Reputation: 142
Is it possible to pass a string to a method in ruby and have that method interpolate that string?
I have something like this in mind:
do_a_search("location = #{location}")
...
def do_a_search(search_string)
location = .... #get this from another source
Model.where(search_string)
end
The context is RoR but this is a general ruby question I think. I realise the example above looks a bit convoluted but I'm trying to refactor a bunch of very repetitive methods.
The issue is that if I put the string to be interpolated in double quotes, location doesn't exist when the method is called, if I put it in single quotes, it will never be interpolated...
What I really want to do is put it in single quotes and interpolate it later. I don't think this is possible, or am I missing something?

[Data entries]
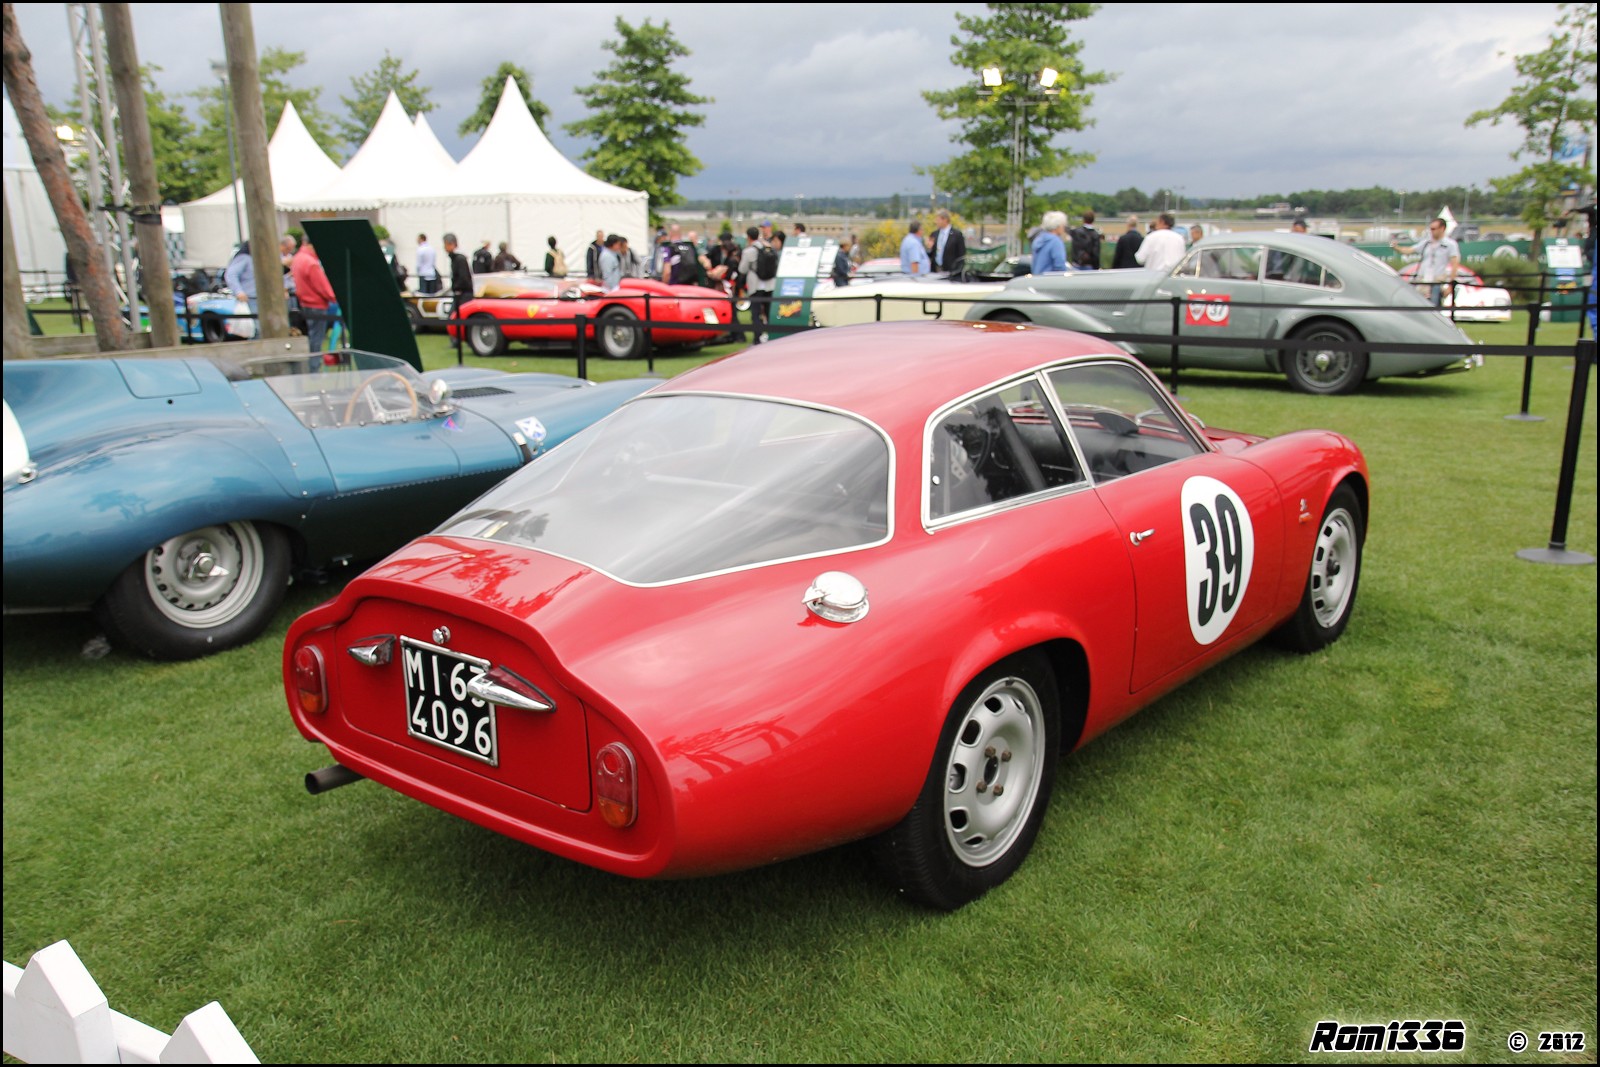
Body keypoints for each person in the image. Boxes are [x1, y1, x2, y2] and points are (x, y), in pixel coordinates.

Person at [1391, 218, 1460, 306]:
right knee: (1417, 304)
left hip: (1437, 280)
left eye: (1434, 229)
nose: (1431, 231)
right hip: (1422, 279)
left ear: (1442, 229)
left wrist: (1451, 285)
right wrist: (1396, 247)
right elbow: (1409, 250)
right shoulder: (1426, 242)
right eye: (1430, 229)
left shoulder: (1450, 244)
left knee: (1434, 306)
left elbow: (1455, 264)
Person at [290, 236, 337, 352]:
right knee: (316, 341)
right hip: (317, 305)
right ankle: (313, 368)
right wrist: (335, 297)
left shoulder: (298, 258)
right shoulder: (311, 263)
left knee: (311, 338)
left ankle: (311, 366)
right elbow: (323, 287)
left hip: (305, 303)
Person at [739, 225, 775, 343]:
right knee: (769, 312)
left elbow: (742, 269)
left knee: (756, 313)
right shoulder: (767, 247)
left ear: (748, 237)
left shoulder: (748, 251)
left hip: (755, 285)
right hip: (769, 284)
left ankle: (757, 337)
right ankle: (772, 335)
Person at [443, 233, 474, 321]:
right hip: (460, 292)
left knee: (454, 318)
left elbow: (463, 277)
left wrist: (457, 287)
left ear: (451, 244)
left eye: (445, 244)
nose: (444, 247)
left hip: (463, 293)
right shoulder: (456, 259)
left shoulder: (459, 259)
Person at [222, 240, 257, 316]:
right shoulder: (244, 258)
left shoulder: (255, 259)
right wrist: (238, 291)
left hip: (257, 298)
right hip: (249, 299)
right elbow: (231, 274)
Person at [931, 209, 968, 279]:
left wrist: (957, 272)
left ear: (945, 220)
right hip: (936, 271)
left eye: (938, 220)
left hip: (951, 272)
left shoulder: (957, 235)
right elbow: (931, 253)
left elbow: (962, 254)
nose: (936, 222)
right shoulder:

* [TASK STATEMENT] Copy the Ruby string interpolation question above in full, word for word.

* [COMPLETED EXERCISE]
Reputation: 142
Is it possible to pass a string to a method in ruby and have that method interpolate that string?
I have something like this in mind:
do_a_search("location = #{location}")
...
def do_a_search(search_string)
location = .... #get this from another source
Model.where(search_string)
end
The context is RoR but this is a general ruby question I think. I realise the example above looks a bit convoluted but I'm trying to refactor a bunch of very repetitive methods.
The issue is that if I put the string to be interpolated in double quotes, location doesn't exist when the method is called, if I put it in single quotes, it will never be interpolated...
What I really want to do is put it in single quotes and interpolate it later. I don't think this is possible, or am I missing something?